On est loin de l’esprit des débuts ! Mais que peut-on attendre d’autre d’un journal appartenant à la caste financière ! Et Bruno Ledoux qui se permet de donner des leçons !

L’immeuble de Libération au cœur de montages offshore

[Médiapart – Dan Israel – 13 février 2014 ]

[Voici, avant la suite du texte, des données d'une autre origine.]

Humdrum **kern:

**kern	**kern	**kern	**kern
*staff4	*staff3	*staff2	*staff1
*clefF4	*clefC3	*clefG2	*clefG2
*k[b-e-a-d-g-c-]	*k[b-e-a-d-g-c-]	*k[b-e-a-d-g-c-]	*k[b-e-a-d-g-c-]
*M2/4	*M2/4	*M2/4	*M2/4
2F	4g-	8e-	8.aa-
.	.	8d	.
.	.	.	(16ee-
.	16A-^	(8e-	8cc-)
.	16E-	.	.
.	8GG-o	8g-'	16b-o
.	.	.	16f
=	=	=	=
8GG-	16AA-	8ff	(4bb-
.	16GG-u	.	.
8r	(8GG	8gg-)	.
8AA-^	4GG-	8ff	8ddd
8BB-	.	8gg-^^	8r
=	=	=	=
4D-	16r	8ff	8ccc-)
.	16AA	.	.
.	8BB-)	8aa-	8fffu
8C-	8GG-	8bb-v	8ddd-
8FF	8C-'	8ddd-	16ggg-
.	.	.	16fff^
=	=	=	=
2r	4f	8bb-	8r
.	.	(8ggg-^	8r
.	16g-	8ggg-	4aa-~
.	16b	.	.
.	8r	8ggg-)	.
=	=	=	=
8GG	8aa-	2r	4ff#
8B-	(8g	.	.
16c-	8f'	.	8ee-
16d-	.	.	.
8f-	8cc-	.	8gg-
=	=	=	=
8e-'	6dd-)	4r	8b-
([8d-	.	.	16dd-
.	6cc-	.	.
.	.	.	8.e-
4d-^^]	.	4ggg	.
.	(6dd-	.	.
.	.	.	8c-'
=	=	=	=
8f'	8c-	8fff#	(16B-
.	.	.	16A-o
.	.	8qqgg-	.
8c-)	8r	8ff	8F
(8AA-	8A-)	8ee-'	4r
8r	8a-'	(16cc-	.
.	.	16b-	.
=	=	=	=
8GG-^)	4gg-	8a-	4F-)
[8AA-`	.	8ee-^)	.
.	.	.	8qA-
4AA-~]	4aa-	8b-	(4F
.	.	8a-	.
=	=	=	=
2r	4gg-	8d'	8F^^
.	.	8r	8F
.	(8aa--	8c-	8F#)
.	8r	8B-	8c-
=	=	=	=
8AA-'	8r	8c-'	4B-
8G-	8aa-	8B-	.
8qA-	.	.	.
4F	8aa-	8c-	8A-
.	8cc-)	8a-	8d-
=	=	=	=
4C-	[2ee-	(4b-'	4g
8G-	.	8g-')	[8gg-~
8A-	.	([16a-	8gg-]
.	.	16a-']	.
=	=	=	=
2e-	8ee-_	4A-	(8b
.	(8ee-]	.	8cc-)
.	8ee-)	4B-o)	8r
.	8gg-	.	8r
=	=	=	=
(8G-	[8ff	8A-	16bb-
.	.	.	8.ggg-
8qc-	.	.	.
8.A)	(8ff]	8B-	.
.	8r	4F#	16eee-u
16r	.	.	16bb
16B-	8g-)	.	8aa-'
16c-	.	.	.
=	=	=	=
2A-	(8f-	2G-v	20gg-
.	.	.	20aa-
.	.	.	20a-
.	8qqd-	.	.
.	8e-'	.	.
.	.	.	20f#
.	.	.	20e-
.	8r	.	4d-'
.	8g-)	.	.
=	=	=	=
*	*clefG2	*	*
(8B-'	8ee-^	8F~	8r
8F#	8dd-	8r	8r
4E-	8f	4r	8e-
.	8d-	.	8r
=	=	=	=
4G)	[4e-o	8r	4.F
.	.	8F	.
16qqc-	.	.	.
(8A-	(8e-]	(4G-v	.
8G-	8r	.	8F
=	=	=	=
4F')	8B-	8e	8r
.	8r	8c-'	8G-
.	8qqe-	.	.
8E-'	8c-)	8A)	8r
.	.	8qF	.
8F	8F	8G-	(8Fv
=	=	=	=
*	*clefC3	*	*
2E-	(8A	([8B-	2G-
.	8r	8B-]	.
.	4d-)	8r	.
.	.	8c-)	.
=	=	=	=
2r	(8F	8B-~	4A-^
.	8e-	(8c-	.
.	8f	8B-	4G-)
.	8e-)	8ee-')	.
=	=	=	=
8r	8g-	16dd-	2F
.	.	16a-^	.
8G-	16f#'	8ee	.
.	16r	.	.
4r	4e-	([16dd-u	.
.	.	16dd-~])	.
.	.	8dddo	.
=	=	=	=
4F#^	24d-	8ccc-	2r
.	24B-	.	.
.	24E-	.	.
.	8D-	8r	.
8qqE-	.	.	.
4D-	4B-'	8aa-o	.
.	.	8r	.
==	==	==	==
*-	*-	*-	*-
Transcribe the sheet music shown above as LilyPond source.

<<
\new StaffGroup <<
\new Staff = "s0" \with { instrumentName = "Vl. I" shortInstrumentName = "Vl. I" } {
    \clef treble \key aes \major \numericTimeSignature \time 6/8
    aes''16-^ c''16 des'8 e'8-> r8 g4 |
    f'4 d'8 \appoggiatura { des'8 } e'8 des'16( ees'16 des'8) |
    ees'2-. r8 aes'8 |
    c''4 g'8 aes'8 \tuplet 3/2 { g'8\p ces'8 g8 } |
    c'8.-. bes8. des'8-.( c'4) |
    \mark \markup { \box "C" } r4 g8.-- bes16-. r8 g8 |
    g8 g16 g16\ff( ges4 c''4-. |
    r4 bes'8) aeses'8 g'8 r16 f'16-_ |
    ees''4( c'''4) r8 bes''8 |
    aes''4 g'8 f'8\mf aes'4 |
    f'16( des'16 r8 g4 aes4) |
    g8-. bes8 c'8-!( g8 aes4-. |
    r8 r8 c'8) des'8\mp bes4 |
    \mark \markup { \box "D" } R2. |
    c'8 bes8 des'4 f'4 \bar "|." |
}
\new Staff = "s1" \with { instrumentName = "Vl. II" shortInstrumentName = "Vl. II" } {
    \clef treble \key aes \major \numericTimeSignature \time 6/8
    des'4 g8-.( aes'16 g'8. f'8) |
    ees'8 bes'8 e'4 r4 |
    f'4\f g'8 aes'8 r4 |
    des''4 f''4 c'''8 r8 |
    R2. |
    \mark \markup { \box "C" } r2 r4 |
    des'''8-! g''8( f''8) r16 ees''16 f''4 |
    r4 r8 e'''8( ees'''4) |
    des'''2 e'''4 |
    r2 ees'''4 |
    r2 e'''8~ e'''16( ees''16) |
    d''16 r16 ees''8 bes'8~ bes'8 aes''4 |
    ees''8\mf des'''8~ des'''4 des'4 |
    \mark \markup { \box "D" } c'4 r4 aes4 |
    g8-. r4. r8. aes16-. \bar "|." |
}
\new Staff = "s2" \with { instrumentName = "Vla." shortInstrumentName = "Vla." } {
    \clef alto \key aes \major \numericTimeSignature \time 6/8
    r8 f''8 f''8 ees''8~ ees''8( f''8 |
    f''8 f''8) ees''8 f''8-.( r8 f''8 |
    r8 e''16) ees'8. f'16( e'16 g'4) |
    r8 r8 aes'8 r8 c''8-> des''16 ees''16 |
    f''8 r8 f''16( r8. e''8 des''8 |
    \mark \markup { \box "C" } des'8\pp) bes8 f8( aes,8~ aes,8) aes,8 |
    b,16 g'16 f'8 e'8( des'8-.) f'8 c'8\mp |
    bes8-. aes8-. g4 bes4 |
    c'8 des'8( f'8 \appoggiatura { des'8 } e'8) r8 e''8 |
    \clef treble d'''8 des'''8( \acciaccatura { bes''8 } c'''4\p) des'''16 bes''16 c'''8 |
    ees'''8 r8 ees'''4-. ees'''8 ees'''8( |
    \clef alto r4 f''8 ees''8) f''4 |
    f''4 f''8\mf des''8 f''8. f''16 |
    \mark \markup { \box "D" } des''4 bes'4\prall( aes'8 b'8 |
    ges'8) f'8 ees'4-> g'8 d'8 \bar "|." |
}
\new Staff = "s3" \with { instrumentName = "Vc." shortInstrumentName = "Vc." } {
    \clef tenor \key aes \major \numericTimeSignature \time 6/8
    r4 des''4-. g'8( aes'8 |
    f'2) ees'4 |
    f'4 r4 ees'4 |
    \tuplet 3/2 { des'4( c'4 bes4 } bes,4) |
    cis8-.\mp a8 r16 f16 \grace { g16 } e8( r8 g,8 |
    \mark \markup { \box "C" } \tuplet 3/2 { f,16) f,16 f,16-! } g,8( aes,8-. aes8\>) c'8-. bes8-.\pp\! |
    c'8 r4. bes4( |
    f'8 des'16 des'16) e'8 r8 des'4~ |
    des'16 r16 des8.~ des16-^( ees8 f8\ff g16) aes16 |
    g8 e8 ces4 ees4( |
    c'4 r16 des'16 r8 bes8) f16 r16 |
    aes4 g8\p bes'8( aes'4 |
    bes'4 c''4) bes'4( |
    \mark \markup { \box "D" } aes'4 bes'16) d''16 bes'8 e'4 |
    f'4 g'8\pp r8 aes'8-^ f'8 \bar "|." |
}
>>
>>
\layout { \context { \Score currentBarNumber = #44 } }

Le siège du quotidien est détenu et géré par une cascade de sociétés, logées au Luxembourg, au Panama ou aux Îles vierges britanniques. Bruno Ledoux, l’un des actionnaires principaux du journal, est le détenteur, minoritaire, de ces entreprises. Le montage a attiré l’attention du fisc, qui réclame plus de 40 millions d’euros d’impayés dans une procédure encore en cours de jugement. Le propriétaire de l’immeuble a par ailleurs signifié sa volonté de vendre ses avoirs immobiliers.

Pour les « esprits étriqués » de l’équipe de Libération, cela risque d’être un nouveau choc. Le principal actionnaire du journal, Bruno Ledoux, détient avec ses  associés le siège du quotidien à travers une cascade de sociétés passant par plusieurs paradis fiscaux,  Luxembourg, Panama et  Iles Vierges britanniques.

Dès 2001, une société baptisée « Béranger Libération SA » avait été nichée au Luxembourg, et elle comptait parmi ses administrateurs une société panaméenne – Mainford international – qui figure encore dans le labyrinthe capitalistique de Bruno Ledoux et de son partenaire néerlandais Wouter Guis. Ce montage complexe, à travers une cascade de sociétés, a provoqué des vérifications de l’administration fiscale, ayant abouti à la notification d’un redressement de 40 millions d’euros, toujours contesté par les deux associés.

Conséquence de cette procédure, le siège du quotidien est depuis le 2 août 2010 sous le coup d’une hypothèque légale du Trésor, selon les documents officiels consultés par Mediapart. Ce type de garantie est prise par l’Etat envers les contribuables n’ayant pas payé leurs impôts ou leurs amendes.

Ni ses journalistes, ni ses lecteurs ne le savaient, mais l’immeuble de Libération est donc en sursis depuis trois ans et demi. Le projet de refonte du journal imaginé par Bruno Ledoux, révélé en fin de semaine dernière, qui a provoqué une grève vendredi 7 février et la démission de son directeur Nicolas Demorand ce jeudi, prévoit justement la transformation du bâtiment du 11, rue Béranger (3e arrondissement de Paris) en un « espace culturel » relooké par Philippe Starck et le déménagement de la rédaction dans d’autres bureaux.